It's cheap and a bit unprofessional. It can be useful, but it's not great. I'm certainly not saying don't ever use it though - just don't ever pay someone $2000 to set it up. I have/do/will use it for some things.



Asian Blade said:


> He told me its the inexpensive way to create a shopping cart with the least fees.


Yes. So inexpensive (and easy) that paying someone else to set it up is not such a great idea.



Asian Blade said:


> He said for a higher paypal fee the shopping can all be in your site without ever leaving your website


That's not a PayPal shopping cart, that's a shopping cart that utilises PayPal as a payment processor. *Huge* difference. If he's doing the latter, it might be worthwhile.

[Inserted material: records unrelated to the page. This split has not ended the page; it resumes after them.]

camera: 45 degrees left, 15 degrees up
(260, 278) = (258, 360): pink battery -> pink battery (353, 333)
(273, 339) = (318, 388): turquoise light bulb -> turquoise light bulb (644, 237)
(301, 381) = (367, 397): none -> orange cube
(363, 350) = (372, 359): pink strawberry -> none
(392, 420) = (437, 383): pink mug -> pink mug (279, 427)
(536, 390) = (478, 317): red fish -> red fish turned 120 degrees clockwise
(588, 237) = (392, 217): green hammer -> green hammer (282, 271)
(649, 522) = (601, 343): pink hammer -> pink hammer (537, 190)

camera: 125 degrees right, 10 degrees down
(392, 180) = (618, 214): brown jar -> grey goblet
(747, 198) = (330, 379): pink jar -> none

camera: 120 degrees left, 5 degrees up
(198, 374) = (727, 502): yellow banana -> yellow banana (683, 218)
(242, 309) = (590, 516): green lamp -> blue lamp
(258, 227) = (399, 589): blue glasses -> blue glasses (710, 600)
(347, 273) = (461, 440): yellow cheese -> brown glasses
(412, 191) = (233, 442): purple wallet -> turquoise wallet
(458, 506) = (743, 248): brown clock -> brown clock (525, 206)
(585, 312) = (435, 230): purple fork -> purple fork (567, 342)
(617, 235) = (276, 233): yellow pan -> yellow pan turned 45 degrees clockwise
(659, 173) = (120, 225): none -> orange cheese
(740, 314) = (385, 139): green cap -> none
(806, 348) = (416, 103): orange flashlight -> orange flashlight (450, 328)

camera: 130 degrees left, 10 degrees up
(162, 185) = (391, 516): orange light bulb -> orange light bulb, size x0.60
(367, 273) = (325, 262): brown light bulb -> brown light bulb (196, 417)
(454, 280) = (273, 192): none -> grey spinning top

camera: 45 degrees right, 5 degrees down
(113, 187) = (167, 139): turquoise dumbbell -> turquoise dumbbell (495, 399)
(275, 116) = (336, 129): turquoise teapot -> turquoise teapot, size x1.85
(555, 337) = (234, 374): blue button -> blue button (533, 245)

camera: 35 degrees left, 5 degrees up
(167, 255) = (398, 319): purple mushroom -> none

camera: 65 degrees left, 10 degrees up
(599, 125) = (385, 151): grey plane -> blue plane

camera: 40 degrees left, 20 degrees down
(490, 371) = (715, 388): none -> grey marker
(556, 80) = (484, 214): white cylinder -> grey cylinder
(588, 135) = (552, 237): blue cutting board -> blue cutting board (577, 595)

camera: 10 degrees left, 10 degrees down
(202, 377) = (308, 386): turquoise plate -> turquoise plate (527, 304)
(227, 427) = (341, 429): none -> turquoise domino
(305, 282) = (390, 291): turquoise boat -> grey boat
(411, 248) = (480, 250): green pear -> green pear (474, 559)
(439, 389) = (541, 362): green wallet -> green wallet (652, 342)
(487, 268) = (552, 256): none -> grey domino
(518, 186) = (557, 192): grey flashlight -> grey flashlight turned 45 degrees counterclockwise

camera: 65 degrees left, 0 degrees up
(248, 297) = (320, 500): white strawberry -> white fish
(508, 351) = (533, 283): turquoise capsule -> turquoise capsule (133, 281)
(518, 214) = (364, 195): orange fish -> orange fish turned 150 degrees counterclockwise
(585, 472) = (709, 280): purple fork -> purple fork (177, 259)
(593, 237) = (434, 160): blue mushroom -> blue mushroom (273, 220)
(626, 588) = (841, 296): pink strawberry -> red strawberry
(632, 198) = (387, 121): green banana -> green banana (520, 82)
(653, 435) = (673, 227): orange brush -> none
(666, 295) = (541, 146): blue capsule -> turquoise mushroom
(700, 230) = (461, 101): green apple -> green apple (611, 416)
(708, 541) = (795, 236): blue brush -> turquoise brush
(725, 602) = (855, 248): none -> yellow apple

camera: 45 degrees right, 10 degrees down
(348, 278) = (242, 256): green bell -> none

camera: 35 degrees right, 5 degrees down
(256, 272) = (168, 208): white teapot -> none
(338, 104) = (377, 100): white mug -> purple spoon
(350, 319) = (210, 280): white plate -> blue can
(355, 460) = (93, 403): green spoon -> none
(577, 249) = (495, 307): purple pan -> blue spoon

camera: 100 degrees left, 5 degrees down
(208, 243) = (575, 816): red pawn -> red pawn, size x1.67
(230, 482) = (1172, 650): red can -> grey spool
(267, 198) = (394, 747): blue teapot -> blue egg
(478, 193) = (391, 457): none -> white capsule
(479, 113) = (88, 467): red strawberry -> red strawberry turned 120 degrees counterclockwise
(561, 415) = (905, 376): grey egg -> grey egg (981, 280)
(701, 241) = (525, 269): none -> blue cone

For one thing in that case it's easy to swap PayPal out for another merchant gateway at a later date if you want, without affecting your site design.

I may have misread what he intended by "online shopping cart with paypal".


----------



## AustinJeff (May 12, 2007)

eBay stores can be customized, but to make them look half-way decent actually requires more skill (so more $) than building your own site from scratch. It is also VERY difficult to get good search engine placement with an eBay store. And they take 10% off the top.

Personally, I think an eBay store can be a good to run _in addition_ to a regular website, for some business models. You can use the eBay store primarily as a marketing tool to bring people into your independent website.

I would recommend checking out Big Cartel. You design your site online. It uses Paypal to process payments. I run a few free sites there, and I think it's really nice. They also have inexpensive pay services that allow you to carry more products and customize the site more. It's a great way to get started, at the least.


----------



## badalou (Mar 19, 2006)

Here is a test site that my friend Dan did to show one forum member what he can do for him:

quicktees.x10hosting.com/store/index.php

I think this would be under $1000. Dan does great work.


----------